**Information provided**

"""

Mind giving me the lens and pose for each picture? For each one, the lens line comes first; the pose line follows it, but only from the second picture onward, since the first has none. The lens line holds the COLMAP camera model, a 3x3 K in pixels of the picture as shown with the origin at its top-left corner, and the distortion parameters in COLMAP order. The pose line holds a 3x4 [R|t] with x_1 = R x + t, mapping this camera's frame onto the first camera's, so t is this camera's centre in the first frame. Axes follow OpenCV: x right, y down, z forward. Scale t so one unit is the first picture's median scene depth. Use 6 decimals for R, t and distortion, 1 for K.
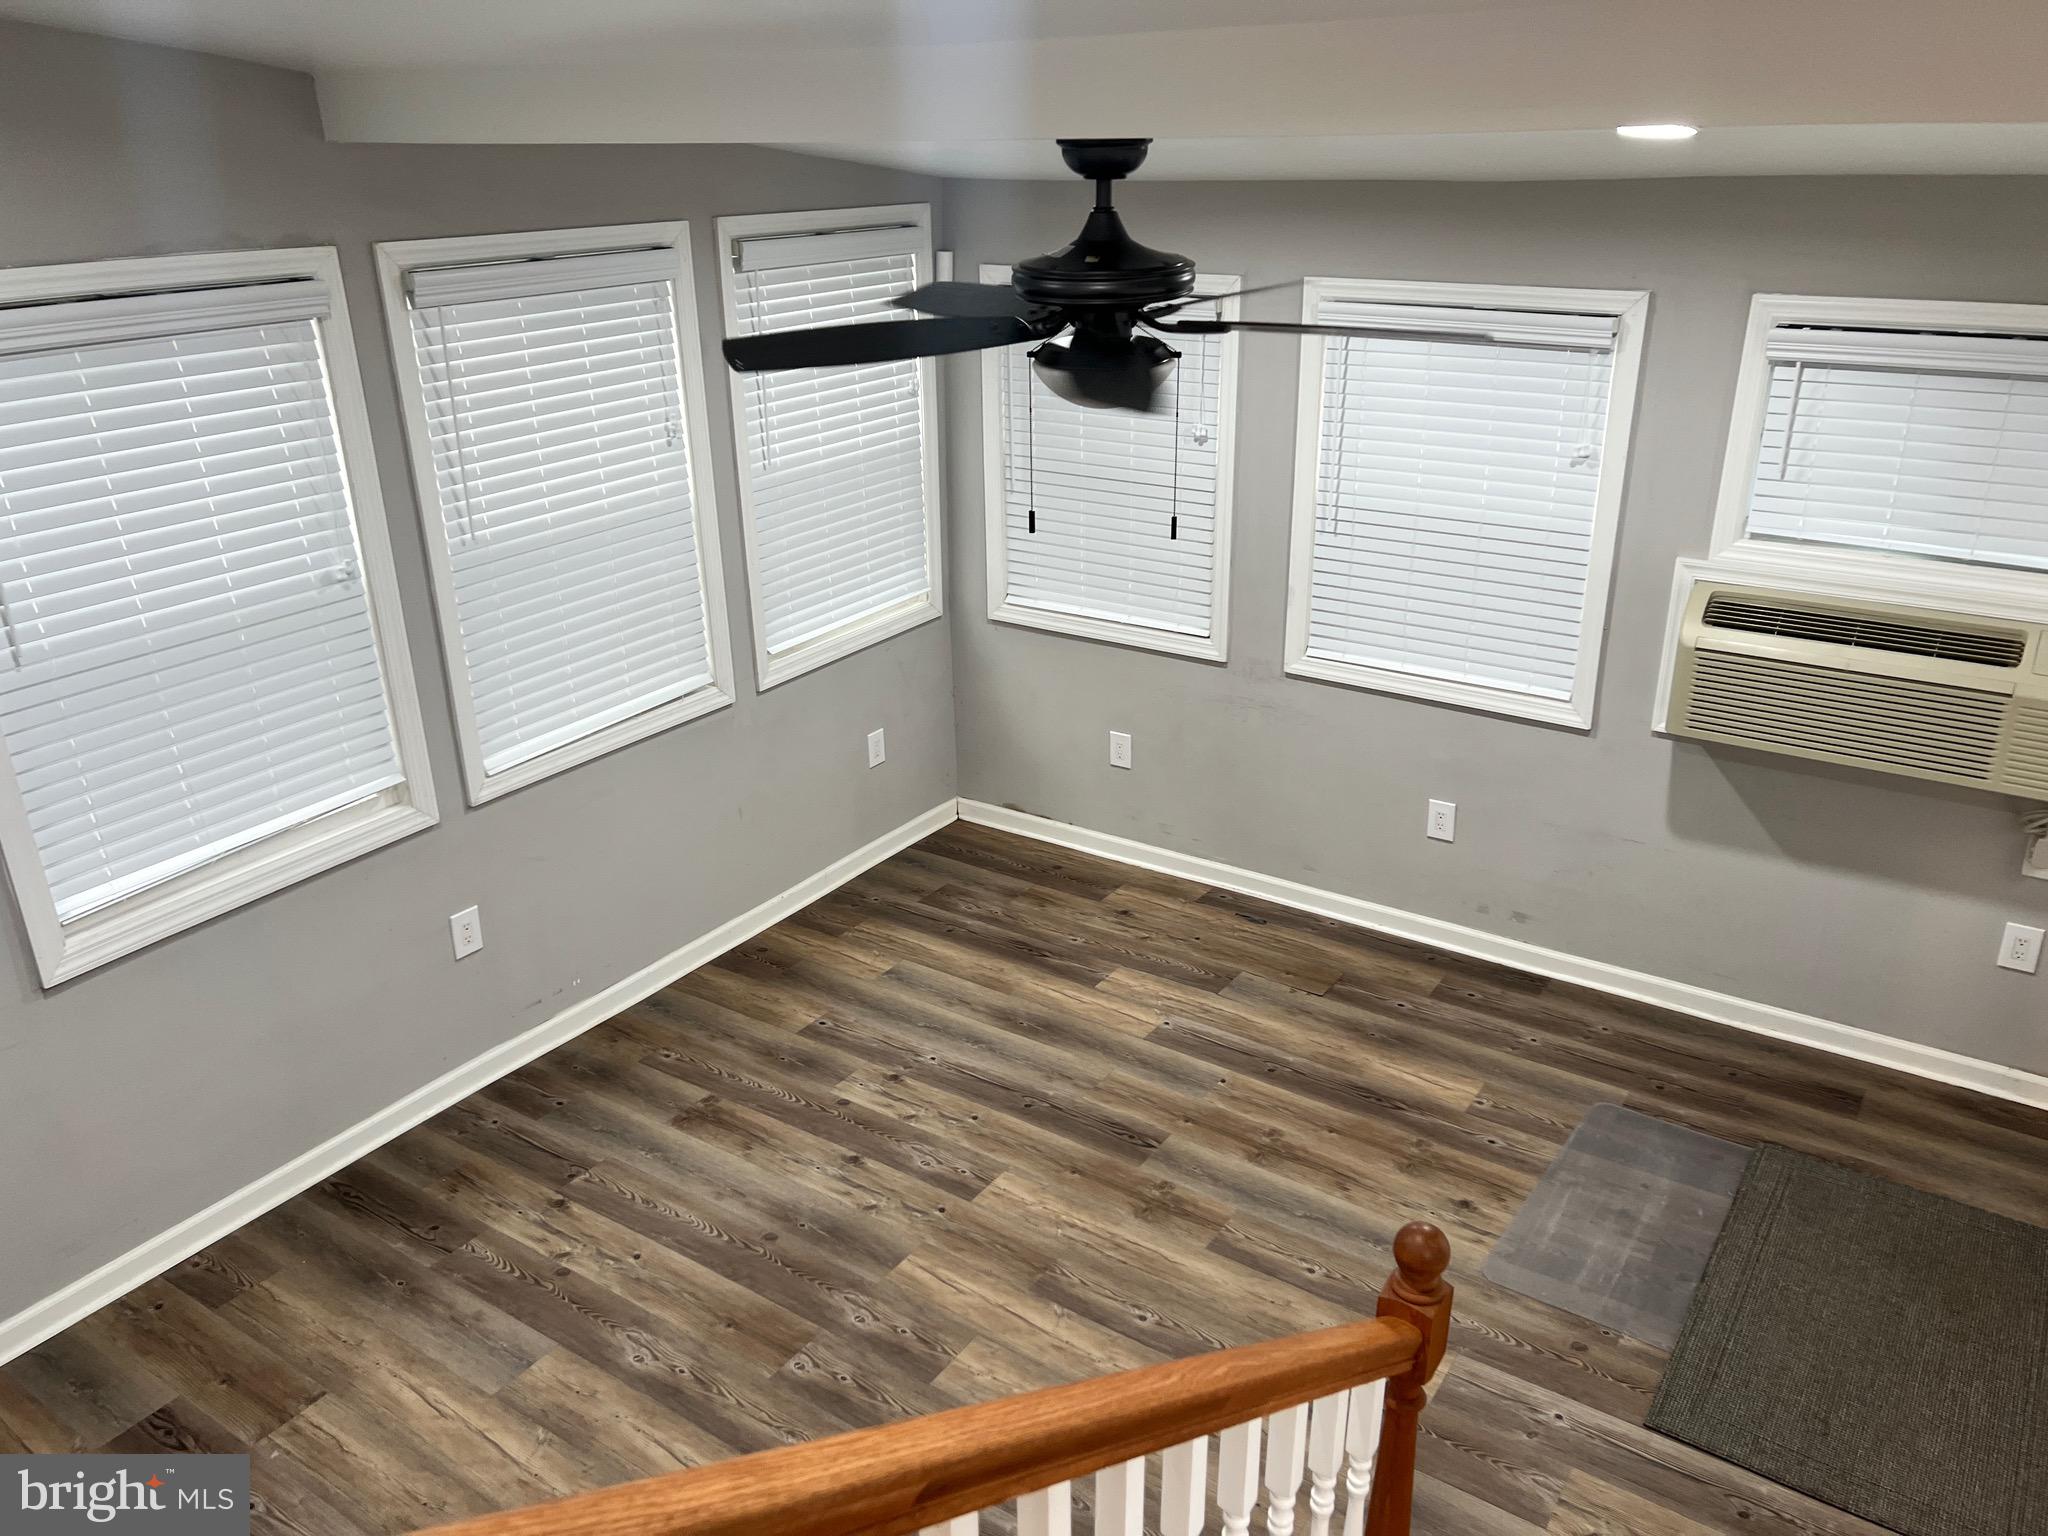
lens RADIAL K [[1527.8, 0, 1038.3], [0, 1527.8, 761.0], [0, 0, 1]] dist [0.093828, -0.137677]
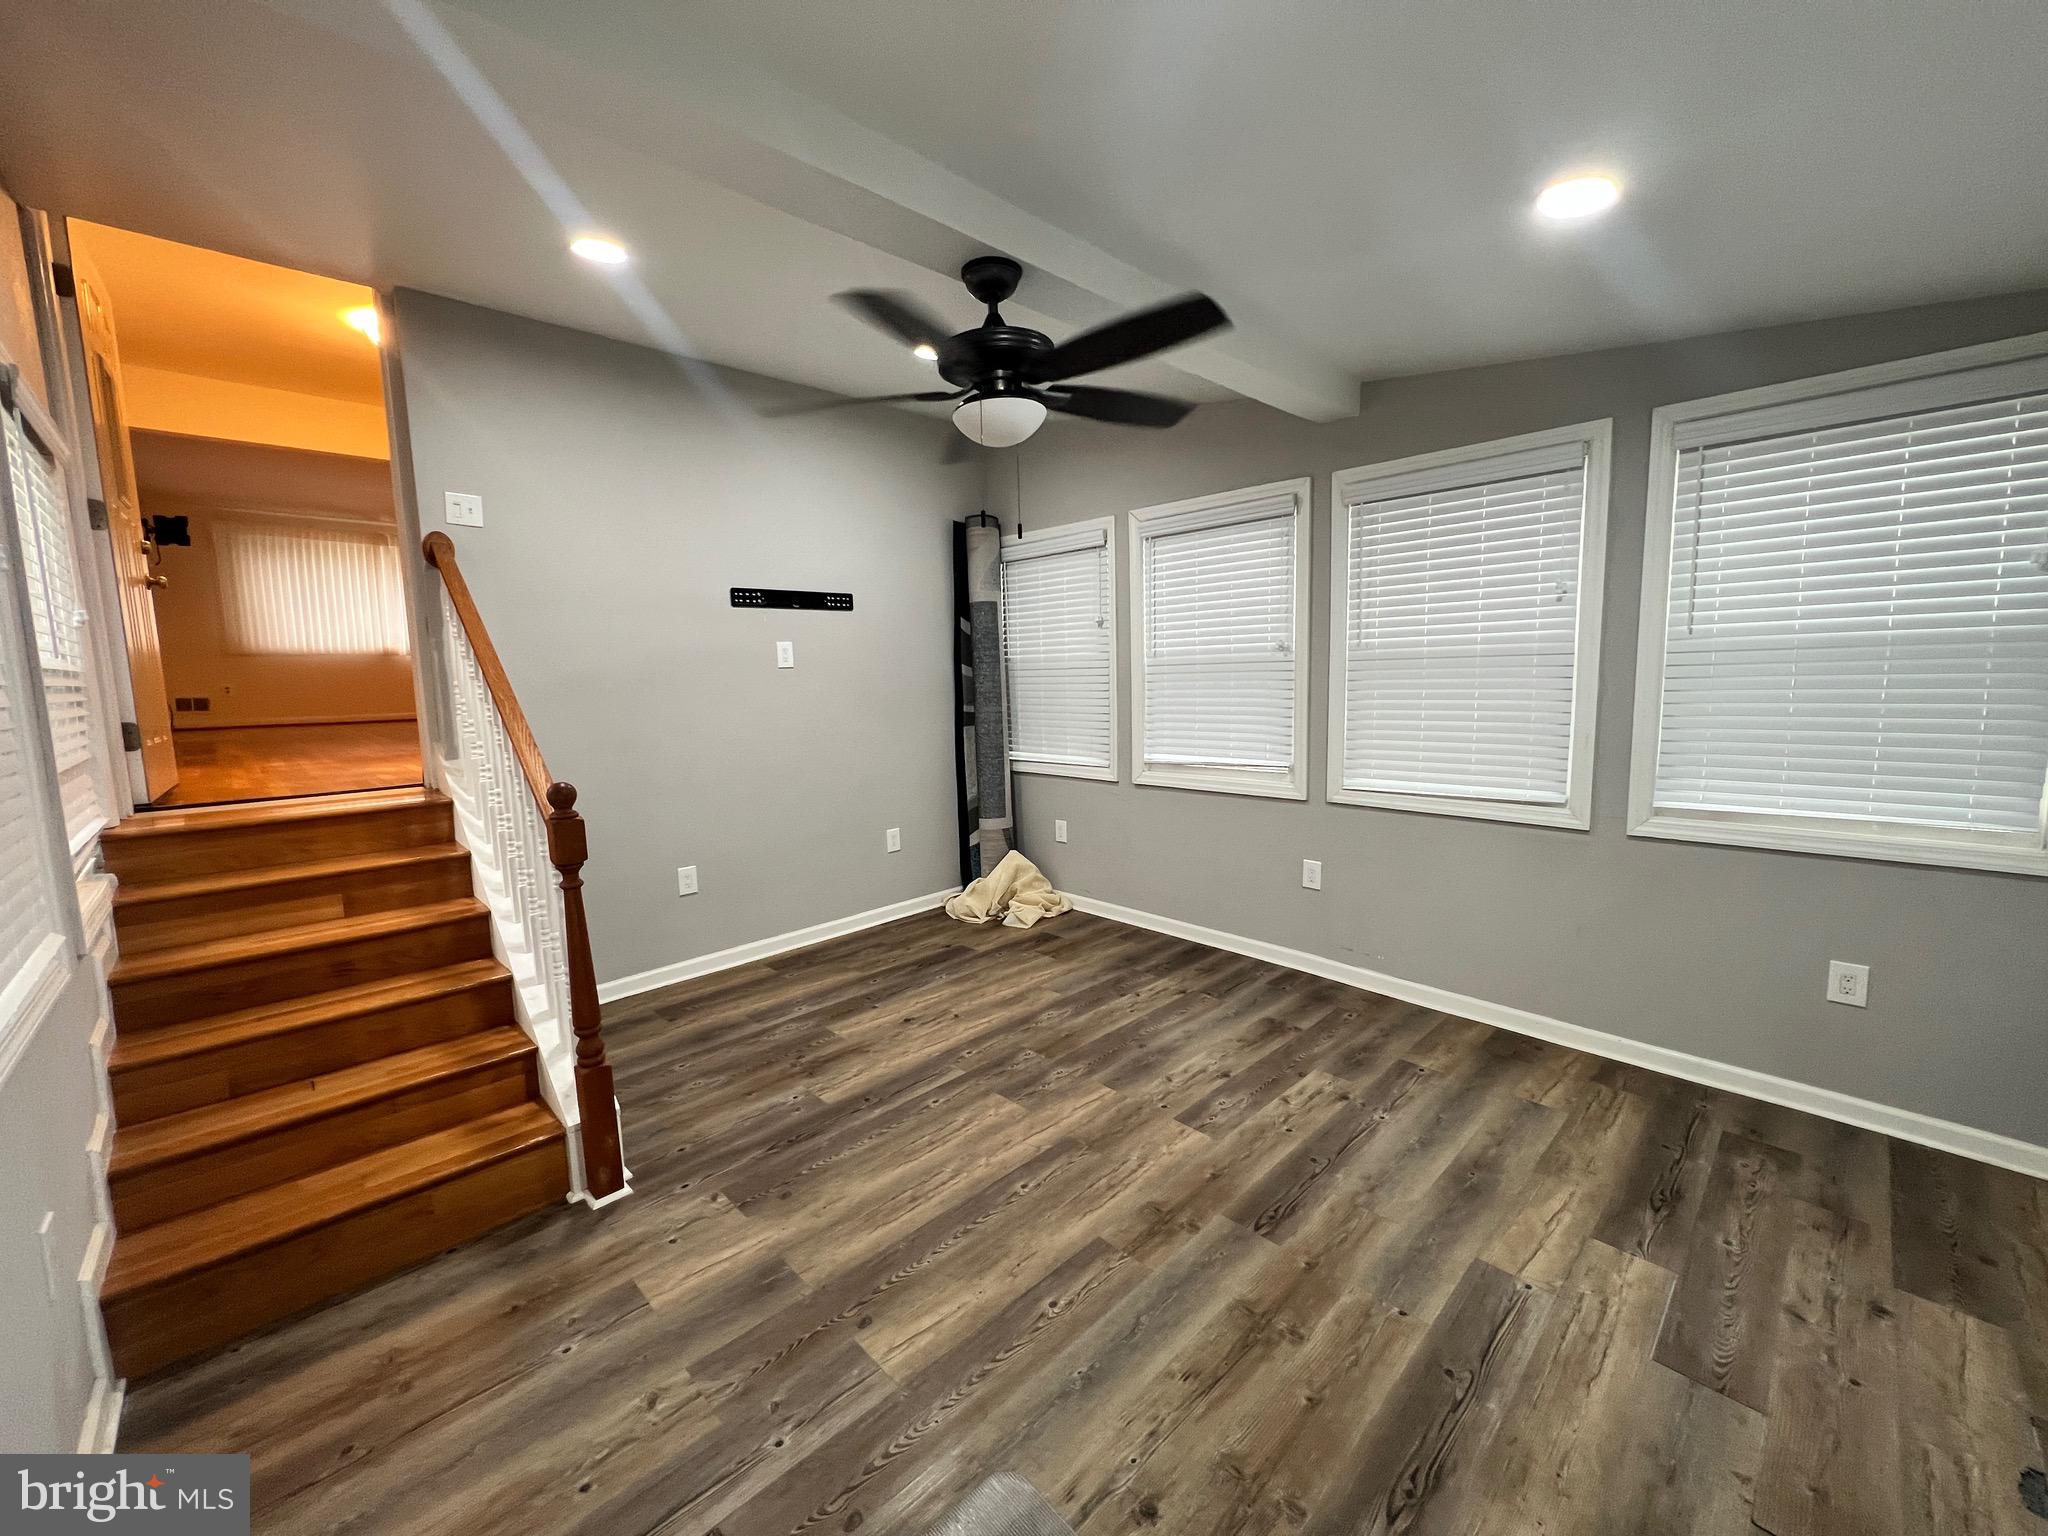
lens RADIAL K [[817.7, 0, 1022.5], [0, 817.7, 761.0], [0, 0, 1]] dist [-0.001619, -0.000121]
pose [[-0.210223, 0.128440, -0.969180, 0.560553], [-0.345205, 0.917726, 0.196499, -0.070897], [0.914680, 0.375875, -0.148589, 0.817024]]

"""

**What needs to be done**
Print the listing again exactly as it appears, except for the pictures, which stay out.

**Task response**
Mind giving me the lens and pose for each picture? For each one, the lens line comes first; the pose line follows it, but only from the second picture onward, since the first has none. The lens line holds the COLMAP camera model, a 3x3 K in pixels of the picture as shown with the origin at its top-left corner, and the distortion parameters in COLMAP order. The pose line holds a 3x4 [R|t] with x_1 = R x + t, mapping this camera's frame onto the first camera's, so t is this camera's centre in the first frame. Axes follow OpenCV: x right, y down, z forward. Scale t so one unit is the first picture's median scene depth. Use 6 decimals for R, t and distortion, 1 for K.
lens RADIAL K [[1527.8, 0, 1038.3], [0, 1527.8, 761.0], [0, 0, 1]] dist [0.093828, -0.137677]
lens RADIAL K [[817.7, 0, 1022.5], [0, 817.7, 761.0], [0, 0, 1]] dist [-0.001619, -0.000121]
pose [[-0.210223, 0.128440, -0.969180, 0.560553], [-0.345205, 0.917726, 0.196499, -0.070897], [0.914680, 0.375875, -0.148589, 0.817024]]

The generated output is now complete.